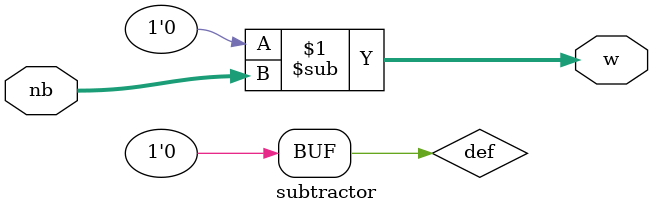
<source format=sv>
`timescale 1ns/1ns
module subtractor(input [5:0] nb, output [5:0] w);
	logic def = 64;
	assign w = def - nb;
endmodule

</source>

__What needs to be done__: Restate the entire listing word for word, excluding pictures.

__The completed task__:
<source format=sv>
`timescale 1ns/1ns
module subtractor(input [5:0] nb, output [5:0] w);
	logic def = 64;
	assign w = def - nb;
endmodule

</source>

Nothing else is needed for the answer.